To study the pharmacodynamic principles of combination therapy in a way similar to that used for monotherapy (31, 32), new parameters are needed. Such new parameters (AUC_combi, C_max-combi, and T_>FICi) obtained with the use of FIC curves and a fourth parameter (i.e., T_>MIC-combi) that could be estimated from the concentration-time curves were proposed in this report. A stepwise linear regression analysis of these four new pharmacodynamic parameters for combination therapy revealed that T_>FICi is the most important parameter that predicts the efficacy (P < 0.01) of tobramycin and ceftazidime combinations against P. aeruginosa. For all four strains together this parameter showed a reasonable correlation with the log₁₀ CFU per milliliter at 24 h (R² = 0.6821); an even better correlation was found for strain CF 133 alone (R² = 0.7604). The fact that the T_>FICi is important may explain why the use of nonsimultaneous dosing regimens will result in greater killing than that from simultaneous dosing of these agents (1, 12, 17), since the nonsimultaneous dosing regimens provide longer T_>FICis compared to those provided by the simultaneous dosing regimens. However, due to variability in the data these correlations may seem overinterpreted, but the multilinear regression analysis and the statistical tests show significant correlations. Even though there is variability in the data, the correlations between the four pharmacodynamic parameters and efficacy suggest that all parameters are linked to efficacy, and further research along these lines is needed to reveal the right correlations for all kinds of combination therapy.

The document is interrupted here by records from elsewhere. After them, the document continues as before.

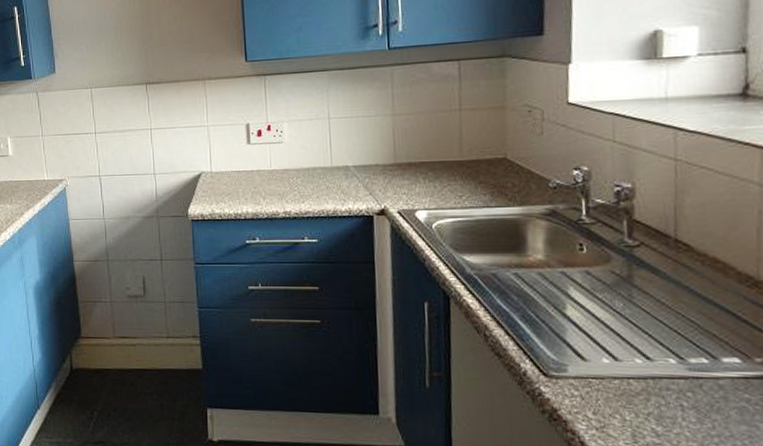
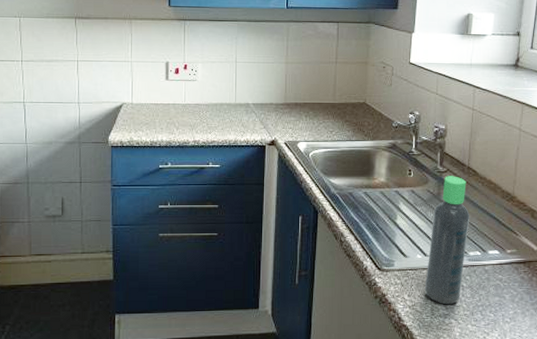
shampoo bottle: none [618,252,686,430] -> present [424,176,470,304]

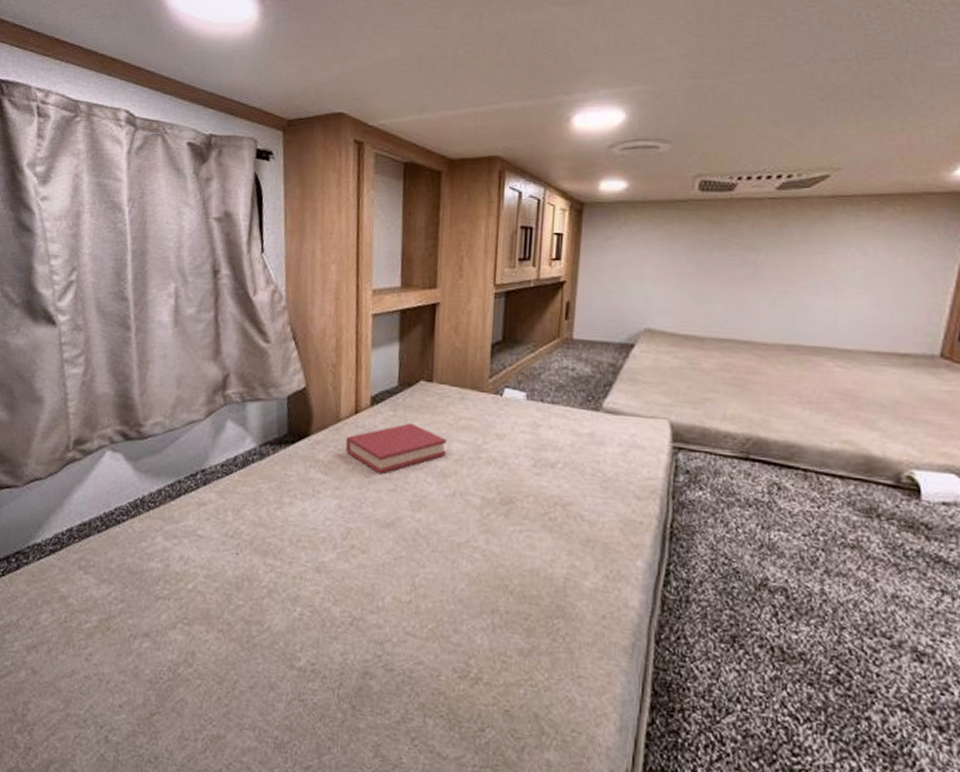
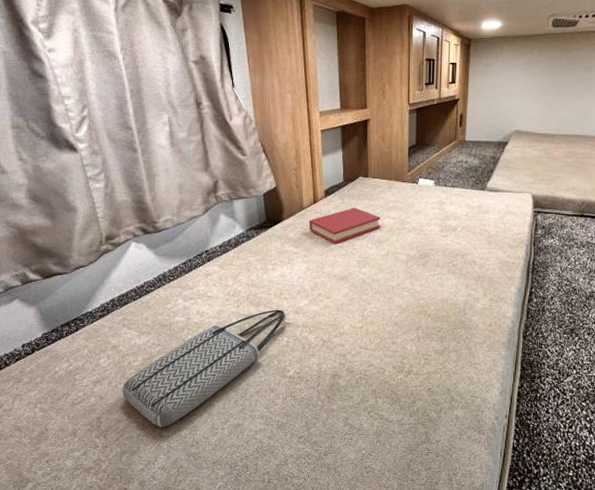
tote bag: none [63,563,301,729] -> present [122,309,284,428]

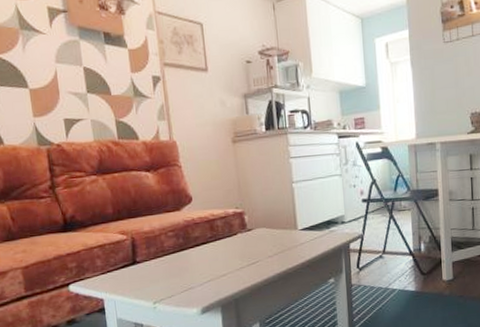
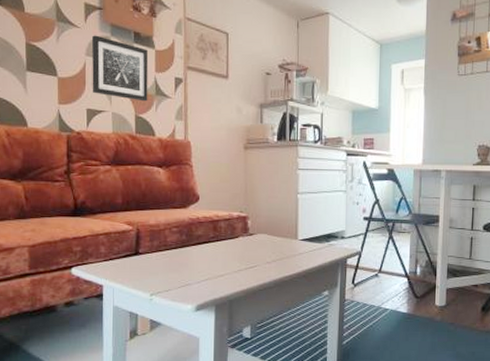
wall art: none [60,40,127,105] -> present [92,35,149,102]

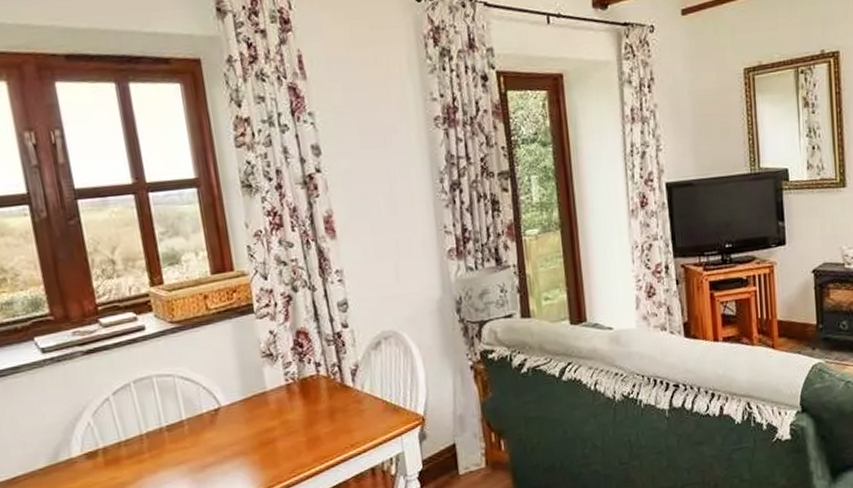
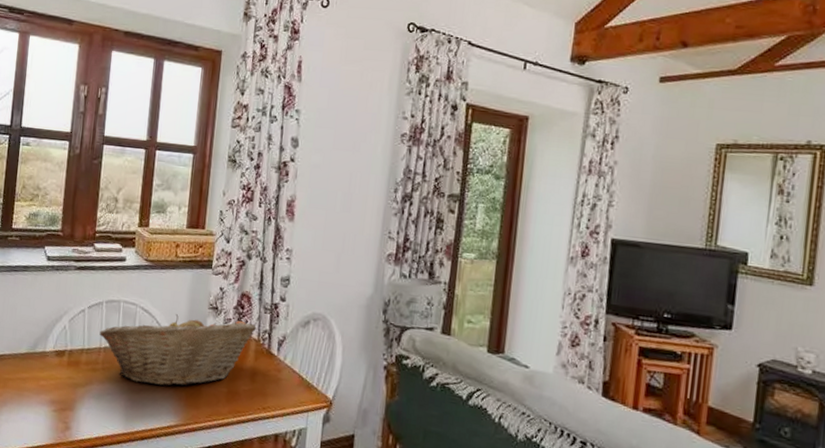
fruit basket: none [135,360,323,460] -> present [99,314,256,386]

In conclusion, we described a simple method of determining the susceptibility of a strain during combination therapy and propose new pharmacodynamic parameters (AUC_combi, C_max-combi, T_>FICi, and T_>MIC-combi) which predict the efficacy of the combination therapy; of these, T_>FICi seems to be correlated best with the efficacy of combination therapy with tobramycin and ceftazidime. The efficacies of other drug combinations may well be best predicted by other pharmacodynamic parameters. Such knowledge would provide a rationale for dosing regimens with combination therapy and may provide us with optimal dosing regimens for the treatment of patients with infections caused by multiply resistant bacterial strains.